(8 pm. – promoted by ek hornbeck)
And what a week it was. Your bloguero finds himself hiding out in Columbia County,
New York, southeast of Albany and abutting the Massachusetts border, an area deep in winter, full of snow, crusted of with heavy ice, and very cold. In two words: hard winter.
While some blogs can tell you what’s coming in the future, an attribute your bloguero admires, The Dream Antilles can’t. Why not? Because in a phrase: this blog doesn’t know what’s coming up. Your bloguero doesn’t know what, if anything, will write itself into pixels this week. This is just one of the blog’s many delightful but sometimes vexing idiosyncrasies, like having the comment instructions be en Espanol. And having the videos be too narrow. Like having many dead links in the blog list. Like, because of the bloguero’s obvious laziness, not giving you the links to stories in this posting: you just go to The Dream Antilles and scroll down to what you’re looking for. It is not a long way. Like the way he refers to himself in this post in the third person, as if he were the typing Deion Sanders.
So, if you look at the past week you will find:
Bob Marley’s Birthday: He’d Be 65. Hard to imagine, but it’s been almost thirty years since he passed on. And he’s an icon. So we celebrate his birthday with a video of him performing “No Woman No Cry,” one of my favorites.
Making The Independent Judiciary A Joke complains about Clarence Thomas’s wife’s rightwing political activism as a threat to judicial independence. Specifically, she’s selling access. The comments posted to this essay at dKos make one suspect that commenters at that blog are on the payroll of rightwing think tanks. Prove that wrong.
Announcing An Internet Serialized Novel tells the world that our friend, the novelist Claudia Ricci, is posting a serialized version of her latest novel at Huffington Post. This is exciting, and it might herald the return of the serialized novel to America.

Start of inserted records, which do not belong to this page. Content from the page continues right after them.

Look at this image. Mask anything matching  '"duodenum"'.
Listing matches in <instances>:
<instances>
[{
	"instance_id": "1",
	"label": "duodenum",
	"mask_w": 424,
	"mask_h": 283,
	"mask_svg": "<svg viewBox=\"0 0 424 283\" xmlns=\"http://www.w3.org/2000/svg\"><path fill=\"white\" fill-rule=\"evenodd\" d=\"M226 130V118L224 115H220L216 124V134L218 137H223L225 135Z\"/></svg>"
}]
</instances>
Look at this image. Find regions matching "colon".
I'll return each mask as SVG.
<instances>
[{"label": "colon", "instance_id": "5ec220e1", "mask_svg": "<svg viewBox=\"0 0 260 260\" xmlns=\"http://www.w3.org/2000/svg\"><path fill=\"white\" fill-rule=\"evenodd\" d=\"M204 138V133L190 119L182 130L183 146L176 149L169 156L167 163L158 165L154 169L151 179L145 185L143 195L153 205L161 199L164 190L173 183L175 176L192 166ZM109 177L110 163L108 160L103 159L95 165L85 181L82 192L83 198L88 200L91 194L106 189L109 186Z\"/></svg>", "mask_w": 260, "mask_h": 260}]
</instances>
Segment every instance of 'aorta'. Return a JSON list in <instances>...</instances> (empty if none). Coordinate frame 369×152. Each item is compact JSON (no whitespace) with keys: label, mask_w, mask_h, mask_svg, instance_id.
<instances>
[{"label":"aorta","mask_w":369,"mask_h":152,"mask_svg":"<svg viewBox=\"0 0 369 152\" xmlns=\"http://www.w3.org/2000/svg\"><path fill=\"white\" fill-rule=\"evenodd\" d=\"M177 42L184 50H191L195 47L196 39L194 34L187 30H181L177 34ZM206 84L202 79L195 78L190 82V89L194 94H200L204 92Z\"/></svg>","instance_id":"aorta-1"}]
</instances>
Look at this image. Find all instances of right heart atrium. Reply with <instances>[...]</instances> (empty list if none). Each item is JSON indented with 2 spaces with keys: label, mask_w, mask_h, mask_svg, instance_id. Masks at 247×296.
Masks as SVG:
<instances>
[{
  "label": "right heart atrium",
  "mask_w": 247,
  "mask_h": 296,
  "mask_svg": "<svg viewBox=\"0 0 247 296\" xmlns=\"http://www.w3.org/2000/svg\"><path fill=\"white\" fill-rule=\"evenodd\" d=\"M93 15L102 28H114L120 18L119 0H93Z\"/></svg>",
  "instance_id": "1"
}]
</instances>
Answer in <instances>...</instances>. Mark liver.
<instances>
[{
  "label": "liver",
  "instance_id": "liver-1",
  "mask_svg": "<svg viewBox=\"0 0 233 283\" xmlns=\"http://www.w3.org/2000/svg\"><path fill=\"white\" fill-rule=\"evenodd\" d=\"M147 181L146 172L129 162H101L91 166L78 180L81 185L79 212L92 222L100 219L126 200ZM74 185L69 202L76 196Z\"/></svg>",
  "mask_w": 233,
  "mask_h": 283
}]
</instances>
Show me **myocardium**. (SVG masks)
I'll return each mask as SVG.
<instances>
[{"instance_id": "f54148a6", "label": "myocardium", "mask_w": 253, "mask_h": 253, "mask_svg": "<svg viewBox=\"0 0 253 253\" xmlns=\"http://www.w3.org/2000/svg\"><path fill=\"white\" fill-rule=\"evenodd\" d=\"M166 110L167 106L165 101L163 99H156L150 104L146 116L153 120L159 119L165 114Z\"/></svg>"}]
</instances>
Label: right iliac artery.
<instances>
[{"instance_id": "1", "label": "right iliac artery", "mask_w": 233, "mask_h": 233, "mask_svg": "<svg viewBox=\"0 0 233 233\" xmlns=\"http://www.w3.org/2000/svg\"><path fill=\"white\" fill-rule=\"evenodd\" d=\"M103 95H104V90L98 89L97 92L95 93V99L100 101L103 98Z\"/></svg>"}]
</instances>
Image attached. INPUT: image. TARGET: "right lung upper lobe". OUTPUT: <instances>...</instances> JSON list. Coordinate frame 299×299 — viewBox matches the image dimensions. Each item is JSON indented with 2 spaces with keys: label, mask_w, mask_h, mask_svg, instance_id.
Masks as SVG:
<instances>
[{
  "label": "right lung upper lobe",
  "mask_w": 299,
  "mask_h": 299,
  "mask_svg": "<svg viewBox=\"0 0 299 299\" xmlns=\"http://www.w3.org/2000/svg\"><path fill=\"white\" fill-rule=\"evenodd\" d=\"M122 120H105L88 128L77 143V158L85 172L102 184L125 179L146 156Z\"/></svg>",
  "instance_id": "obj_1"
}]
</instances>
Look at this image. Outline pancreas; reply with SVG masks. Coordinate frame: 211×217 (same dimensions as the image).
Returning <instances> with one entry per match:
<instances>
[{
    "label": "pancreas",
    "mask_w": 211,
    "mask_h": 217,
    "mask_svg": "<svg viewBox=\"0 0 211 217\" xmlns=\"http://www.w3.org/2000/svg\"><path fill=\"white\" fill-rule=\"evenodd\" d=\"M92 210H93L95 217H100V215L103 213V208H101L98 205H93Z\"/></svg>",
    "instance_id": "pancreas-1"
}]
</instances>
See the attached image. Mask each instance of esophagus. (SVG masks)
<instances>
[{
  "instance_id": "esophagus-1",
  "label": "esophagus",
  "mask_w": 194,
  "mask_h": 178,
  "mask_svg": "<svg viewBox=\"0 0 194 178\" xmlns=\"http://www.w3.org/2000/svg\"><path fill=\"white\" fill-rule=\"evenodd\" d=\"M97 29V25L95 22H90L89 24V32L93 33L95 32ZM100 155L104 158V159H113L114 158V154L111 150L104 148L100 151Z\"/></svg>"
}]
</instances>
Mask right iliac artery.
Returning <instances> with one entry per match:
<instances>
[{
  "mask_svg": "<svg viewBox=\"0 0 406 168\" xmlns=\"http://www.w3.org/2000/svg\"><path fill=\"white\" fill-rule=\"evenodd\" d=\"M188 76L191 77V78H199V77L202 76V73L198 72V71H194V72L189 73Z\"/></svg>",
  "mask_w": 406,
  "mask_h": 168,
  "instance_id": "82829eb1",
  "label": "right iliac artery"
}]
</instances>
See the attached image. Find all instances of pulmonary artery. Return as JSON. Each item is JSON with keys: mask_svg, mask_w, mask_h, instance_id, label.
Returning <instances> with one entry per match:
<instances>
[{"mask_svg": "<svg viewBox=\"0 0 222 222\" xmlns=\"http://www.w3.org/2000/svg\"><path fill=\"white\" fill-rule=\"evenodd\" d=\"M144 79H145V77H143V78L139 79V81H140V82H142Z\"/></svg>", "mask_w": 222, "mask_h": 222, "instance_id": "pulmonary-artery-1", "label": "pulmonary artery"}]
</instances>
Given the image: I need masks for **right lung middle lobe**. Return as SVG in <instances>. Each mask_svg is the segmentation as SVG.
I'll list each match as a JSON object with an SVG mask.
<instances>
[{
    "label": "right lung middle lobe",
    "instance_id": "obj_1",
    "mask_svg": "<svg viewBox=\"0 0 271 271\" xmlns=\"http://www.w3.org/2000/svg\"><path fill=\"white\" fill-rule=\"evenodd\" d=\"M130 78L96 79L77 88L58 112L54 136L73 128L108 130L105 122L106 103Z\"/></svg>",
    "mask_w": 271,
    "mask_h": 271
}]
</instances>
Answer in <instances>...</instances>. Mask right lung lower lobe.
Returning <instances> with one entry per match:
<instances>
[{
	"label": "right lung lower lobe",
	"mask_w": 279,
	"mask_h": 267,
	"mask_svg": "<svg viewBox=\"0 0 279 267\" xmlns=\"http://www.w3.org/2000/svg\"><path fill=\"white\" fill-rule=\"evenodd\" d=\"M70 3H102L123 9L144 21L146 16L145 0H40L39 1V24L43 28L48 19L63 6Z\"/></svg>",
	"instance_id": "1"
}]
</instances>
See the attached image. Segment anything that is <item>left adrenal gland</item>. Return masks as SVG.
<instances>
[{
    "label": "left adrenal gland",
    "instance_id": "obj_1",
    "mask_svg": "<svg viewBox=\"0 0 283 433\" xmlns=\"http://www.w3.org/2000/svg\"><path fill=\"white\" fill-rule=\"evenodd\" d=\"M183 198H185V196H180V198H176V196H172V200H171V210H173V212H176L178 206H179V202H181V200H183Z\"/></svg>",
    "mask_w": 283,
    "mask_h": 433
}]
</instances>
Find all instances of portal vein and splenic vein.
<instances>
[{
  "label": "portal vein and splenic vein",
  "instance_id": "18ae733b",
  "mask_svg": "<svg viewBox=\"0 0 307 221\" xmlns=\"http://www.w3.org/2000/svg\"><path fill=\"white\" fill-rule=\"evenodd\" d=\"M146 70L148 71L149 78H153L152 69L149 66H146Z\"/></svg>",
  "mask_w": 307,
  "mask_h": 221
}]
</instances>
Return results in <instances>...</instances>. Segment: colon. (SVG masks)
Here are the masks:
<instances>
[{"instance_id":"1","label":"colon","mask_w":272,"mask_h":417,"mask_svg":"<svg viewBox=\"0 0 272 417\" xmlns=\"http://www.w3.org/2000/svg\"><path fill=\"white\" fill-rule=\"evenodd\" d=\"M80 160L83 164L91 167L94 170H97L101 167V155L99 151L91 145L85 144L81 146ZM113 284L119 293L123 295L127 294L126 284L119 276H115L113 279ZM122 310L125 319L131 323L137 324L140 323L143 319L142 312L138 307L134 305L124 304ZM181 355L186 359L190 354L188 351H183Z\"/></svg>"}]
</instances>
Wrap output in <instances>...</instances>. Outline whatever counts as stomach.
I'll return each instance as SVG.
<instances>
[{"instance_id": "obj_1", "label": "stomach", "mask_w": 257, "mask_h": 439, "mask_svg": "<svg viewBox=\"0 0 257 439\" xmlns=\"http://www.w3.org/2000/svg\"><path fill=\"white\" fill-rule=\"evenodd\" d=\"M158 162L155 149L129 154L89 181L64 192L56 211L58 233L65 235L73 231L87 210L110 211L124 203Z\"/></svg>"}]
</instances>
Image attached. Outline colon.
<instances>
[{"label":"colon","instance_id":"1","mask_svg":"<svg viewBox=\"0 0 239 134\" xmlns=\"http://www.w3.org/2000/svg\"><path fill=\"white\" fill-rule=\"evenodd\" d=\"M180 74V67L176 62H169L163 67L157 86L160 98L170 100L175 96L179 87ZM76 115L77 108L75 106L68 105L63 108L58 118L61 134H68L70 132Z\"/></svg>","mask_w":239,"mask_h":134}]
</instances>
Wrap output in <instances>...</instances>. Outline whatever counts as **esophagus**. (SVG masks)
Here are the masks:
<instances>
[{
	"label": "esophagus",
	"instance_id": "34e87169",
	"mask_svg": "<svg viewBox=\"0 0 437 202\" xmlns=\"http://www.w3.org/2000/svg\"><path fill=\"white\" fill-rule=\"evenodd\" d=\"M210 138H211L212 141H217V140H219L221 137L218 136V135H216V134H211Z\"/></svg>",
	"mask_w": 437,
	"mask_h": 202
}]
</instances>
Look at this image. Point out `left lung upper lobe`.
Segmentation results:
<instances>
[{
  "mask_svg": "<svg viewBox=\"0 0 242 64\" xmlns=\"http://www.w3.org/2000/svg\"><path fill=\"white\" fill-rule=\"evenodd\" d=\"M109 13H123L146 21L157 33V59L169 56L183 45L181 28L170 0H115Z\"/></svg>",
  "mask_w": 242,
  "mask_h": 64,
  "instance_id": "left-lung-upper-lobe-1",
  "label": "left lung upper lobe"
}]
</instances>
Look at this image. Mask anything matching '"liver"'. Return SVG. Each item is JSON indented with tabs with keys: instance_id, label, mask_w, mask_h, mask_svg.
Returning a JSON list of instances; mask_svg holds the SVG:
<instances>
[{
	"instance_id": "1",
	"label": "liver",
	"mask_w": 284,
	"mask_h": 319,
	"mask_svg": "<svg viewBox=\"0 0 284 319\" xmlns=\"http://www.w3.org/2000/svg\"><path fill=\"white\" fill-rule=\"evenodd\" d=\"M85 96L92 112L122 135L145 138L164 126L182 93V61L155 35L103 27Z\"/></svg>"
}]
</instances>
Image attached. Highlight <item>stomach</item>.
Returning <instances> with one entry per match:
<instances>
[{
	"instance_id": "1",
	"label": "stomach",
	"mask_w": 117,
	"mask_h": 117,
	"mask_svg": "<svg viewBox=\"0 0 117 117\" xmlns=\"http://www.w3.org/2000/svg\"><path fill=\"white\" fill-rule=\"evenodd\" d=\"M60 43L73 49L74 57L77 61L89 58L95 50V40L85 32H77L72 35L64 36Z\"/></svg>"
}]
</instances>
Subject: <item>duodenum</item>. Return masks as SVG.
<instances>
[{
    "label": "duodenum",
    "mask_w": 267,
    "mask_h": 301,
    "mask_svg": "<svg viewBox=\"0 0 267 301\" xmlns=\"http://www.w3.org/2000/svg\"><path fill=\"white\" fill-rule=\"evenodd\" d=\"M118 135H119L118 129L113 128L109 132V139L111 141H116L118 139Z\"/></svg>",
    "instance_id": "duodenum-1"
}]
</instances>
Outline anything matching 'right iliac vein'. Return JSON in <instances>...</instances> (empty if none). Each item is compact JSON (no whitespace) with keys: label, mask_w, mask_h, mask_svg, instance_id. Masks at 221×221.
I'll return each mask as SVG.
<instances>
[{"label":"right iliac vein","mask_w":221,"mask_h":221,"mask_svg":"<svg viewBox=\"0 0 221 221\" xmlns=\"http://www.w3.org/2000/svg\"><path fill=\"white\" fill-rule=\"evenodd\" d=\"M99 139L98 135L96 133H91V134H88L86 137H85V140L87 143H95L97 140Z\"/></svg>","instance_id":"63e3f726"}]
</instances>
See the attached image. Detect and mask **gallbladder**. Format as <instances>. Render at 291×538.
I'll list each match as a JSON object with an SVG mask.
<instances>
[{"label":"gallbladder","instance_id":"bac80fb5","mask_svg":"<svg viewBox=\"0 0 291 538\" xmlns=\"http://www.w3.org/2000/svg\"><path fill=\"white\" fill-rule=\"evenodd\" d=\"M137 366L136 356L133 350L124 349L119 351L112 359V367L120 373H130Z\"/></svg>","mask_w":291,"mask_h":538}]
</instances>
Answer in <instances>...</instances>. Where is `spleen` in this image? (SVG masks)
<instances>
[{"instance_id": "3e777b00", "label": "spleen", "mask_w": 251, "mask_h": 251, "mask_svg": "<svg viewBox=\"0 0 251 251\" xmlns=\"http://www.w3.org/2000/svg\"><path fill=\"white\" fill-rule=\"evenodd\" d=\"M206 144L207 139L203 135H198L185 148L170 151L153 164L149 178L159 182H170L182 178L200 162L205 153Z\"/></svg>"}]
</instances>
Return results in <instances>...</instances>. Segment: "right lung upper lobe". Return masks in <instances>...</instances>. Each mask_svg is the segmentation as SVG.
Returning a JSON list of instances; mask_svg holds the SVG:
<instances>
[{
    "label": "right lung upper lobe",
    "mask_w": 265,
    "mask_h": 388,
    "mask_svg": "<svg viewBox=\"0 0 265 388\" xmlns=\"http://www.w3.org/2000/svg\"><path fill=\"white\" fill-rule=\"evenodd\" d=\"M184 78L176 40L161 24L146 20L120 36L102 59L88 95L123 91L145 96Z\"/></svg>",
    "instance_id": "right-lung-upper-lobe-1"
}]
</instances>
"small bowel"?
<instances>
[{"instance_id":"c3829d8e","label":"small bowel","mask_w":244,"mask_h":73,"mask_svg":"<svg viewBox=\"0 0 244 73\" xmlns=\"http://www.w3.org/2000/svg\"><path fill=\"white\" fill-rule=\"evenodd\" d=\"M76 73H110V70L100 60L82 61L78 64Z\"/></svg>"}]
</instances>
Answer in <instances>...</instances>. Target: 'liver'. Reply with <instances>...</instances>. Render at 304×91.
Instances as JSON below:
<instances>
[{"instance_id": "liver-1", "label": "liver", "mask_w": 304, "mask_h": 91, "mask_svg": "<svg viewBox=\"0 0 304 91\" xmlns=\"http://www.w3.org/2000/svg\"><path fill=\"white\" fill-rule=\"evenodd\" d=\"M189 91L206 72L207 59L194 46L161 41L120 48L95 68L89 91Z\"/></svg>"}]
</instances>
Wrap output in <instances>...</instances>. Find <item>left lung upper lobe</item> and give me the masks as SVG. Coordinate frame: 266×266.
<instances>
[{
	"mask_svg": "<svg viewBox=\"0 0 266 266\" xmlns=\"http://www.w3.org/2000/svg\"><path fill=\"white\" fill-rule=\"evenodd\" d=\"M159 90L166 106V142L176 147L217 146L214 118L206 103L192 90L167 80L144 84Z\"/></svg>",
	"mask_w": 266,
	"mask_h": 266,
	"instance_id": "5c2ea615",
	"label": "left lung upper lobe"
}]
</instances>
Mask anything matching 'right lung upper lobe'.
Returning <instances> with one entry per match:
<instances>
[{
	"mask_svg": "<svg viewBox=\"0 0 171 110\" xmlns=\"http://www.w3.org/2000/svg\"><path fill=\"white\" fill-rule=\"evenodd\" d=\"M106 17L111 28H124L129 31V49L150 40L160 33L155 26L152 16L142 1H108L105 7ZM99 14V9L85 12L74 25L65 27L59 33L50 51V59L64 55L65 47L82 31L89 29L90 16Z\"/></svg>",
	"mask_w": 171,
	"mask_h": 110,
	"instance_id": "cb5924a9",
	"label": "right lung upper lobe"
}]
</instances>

Storm Central? is an essay about what happens when bad weather detains your bloguero at home and the local NPR affiliate is on full time fund raising, which by the way persists even as you read this. He gave, really he did, but he notices a passive aggressive tilt in the fund raising strategy.
Welcome to the Port Writers Alliance. What a great idea. The Dream Antilles is honored.
Enough, I Say, Enough. Even more crummy weather increases your bloguero’s cabin fever and grouchiness. And why on earth not? You have to be here to understand it.
Haiku For Imbolc. Imbolc is the cross-quarter day, February 1, half way between the start of Winter and the first day of Spring. So we’re half the way there, but it’s still a long slog to the first snow white.
Four Haiku For Egypt. Fed up with all of the analysis and blibber blabber, your bloguero cuts to the chase: poetry in support of democracy and the protestors in Egypt.